┌─ Supplied entries

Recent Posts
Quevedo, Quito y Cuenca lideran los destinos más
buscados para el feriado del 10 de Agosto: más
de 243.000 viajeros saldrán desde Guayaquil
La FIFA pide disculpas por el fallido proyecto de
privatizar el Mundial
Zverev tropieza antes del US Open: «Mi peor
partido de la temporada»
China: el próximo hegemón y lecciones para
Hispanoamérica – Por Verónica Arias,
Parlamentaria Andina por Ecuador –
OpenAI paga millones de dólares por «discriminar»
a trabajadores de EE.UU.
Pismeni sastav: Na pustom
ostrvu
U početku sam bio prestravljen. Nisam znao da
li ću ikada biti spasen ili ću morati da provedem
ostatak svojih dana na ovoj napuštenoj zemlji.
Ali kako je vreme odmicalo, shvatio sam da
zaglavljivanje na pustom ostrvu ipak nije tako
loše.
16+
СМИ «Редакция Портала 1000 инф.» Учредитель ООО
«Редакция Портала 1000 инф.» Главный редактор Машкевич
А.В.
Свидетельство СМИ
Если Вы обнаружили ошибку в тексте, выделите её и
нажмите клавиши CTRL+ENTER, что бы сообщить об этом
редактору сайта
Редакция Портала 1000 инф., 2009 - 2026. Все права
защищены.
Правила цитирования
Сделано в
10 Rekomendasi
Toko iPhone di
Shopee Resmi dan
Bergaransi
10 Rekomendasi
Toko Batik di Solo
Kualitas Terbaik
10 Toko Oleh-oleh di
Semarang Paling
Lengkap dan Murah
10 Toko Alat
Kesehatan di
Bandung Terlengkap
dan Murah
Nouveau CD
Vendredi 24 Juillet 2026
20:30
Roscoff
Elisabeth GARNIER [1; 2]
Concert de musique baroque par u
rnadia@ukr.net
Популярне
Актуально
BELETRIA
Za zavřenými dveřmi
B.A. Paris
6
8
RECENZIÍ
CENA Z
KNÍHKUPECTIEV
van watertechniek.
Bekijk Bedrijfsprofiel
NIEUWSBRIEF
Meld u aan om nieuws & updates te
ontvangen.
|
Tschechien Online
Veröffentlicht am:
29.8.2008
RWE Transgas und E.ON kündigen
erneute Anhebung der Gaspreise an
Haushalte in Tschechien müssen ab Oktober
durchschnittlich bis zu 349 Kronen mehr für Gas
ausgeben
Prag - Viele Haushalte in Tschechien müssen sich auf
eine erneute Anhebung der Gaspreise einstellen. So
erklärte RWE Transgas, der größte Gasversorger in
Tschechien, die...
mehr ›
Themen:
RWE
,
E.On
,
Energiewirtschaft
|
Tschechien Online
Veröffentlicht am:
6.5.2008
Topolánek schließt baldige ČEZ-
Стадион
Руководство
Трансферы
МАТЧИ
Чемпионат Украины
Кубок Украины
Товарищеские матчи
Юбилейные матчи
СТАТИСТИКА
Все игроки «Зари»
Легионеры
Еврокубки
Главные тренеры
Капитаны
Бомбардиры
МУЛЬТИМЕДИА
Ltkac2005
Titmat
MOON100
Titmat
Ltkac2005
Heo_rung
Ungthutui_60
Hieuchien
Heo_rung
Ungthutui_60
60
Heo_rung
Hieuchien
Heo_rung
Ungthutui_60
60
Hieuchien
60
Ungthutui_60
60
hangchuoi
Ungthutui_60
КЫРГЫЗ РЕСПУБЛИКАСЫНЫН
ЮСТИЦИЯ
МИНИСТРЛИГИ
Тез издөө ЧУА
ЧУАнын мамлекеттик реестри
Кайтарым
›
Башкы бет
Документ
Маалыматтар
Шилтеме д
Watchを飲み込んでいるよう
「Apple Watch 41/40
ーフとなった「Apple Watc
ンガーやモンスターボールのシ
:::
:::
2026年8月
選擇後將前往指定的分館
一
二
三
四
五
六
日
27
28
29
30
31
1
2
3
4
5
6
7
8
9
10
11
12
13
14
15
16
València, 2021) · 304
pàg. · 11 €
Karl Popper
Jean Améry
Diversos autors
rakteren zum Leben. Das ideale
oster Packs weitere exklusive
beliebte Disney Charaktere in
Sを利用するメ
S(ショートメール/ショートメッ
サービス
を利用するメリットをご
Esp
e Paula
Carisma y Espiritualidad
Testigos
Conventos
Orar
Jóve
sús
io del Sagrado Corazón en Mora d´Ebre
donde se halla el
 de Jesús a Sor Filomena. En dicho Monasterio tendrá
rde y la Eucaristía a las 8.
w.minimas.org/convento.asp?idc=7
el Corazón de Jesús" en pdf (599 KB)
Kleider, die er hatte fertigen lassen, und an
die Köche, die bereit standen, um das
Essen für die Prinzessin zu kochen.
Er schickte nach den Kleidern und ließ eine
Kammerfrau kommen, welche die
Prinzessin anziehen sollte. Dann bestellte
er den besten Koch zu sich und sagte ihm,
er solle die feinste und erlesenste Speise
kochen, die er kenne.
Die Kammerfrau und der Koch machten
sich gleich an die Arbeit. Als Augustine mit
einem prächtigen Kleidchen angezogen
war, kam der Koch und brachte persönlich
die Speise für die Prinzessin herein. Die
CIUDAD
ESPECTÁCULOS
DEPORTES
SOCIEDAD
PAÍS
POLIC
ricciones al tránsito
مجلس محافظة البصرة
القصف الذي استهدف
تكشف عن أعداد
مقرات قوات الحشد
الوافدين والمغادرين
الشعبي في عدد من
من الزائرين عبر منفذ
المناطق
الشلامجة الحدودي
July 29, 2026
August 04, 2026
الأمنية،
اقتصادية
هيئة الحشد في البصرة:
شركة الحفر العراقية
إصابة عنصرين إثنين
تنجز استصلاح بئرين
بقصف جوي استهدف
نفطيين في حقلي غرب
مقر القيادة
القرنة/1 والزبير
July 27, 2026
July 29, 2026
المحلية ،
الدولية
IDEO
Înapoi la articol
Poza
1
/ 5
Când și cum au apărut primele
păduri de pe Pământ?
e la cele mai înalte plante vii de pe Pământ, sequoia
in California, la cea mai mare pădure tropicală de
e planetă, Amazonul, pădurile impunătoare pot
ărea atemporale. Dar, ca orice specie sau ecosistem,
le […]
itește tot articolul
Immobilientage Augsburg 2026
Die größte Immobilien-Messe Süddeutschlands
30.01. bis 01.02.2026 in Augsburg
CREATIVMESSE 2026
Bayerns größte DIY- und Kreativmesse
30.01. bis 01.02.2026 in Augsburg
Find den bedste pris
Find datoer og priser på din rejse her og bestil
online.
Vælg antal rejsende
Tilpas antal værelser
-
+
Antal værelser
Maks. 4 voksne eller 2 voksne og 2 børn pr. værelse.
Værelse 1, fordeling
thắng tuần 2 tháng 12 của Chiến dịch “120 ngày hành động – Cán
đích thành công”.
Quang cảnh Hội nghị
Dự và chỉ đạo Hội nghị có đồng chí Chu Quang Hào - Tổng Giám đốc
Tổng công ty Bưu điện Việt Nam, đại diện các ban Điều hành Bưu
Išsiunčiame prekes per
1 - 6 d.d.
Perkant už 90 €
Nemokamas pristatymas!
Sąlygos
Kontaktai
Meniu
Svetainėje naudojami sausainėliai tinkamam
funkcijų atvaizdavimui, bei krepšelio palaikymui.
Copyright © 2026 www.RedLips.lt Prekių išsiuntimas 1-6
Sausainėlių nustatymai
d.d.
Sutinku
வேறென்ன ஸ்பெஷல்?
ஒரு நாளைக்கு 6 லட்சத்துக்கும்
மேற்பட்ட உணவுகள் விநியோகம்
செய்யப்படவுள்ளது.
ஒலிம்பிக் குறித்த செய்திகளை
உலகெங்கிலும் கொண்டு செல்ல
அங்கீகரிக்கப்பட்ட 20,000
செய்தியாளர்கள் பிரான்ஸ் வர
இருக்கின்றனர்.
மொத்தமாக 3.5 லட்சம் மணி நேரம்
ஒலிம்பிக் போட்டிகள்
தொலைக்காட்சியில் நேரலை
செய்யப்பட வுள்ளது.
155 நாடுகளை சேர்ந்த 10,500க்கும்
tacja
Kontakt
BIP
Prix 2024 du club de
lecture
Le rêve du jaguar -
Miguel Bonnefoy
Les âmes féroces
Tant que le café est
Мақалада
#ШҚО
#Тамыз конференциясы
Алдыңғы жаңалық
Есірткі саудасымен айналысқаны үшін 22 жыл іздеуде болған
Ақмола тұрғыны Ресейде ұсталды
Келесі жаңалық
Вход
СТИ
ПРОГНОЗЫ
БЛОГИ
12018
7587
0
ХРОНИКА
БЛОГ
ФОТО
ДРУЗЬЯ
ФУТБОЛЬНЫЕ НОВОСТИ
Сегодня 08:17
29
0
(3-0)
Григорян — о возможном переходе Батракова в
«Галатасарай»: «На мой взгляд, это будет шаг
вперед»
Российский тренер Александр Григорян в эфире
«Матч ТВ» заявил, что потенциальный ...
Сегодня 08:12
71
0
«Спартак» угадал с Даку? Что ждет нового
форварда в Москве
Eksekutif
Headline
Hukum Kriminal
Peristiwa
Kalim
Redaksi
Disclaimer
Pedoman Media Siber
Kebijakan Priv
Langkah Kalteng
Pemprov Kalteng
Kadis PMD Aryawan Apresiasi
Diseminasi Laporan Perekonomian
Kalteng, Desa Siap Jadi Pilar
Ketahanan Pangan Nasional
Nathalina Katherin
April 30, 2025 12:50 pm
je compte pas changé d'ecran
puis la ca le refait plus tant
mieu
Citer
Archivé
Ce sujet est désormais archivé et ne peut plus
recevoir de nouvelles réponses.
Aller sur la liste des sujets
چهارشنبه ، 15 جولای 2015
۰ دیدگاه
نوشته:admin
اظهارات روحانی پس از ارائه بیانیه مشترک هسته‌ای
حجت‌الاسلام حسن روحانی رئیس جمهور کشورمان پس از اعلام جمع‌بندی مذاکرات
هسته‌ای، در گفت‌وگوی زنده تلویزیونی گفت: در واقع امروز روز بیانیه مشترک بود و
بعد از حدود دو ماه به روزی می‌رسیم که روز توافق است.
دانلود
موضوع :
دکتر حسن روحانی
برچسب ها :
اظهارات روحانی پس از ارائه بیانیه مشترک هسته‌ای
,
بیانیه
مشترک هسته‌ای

└─

Repeat, word for word, the lines from the start of the records to the line that contains "редактору сайта", both of them included, and no others.

## Finished exercise
Recent Posts
Quevedo, Quito y Cuenca lideran los destinos más
buscados para el feriado del 10 de Agosto: más
de 243.000 viajeros saldrán desde Guayaquil
La FIFA pide disculpas por el fallido proyecto de
privatizar el Mundial
Zverev tropieza antes del US Open: «Mi peor
partido de la temporada»
China: el próximo hegemón y lecciones para
Hispanoamérica – Por Verónica Arias,
Parlamentaria Andina por Ecuador –
OpenAI paga millones de dólares por «discriminar»
a trabajadores de EE.UU.
Pismeni sastav: Na pustom
ostrvu
U početku sam bio prestravljen. Nisam znao da
li ću ikada biti spasen ili ću morati da provedem
ostatak svojih dana na ovoj napuštenoj zemlji.
Ali kako je vreme odmicalo, shvatio sam da
zaglavljivanje na pustom ostrvu ipak nije tako
loše.
16+
СМИ «Редакция Портала 1000 инф.» Учредитель ООО
«Редакция Портала 1000 инф.» Главный редактор Машкевич
А.В.
Свидетельство СМИ
Если Вы обнаружили ошибку в тексте, выделите её и
нажмите клавиши CTRL+ENTER, что бы сообщить об этом
редактору сайта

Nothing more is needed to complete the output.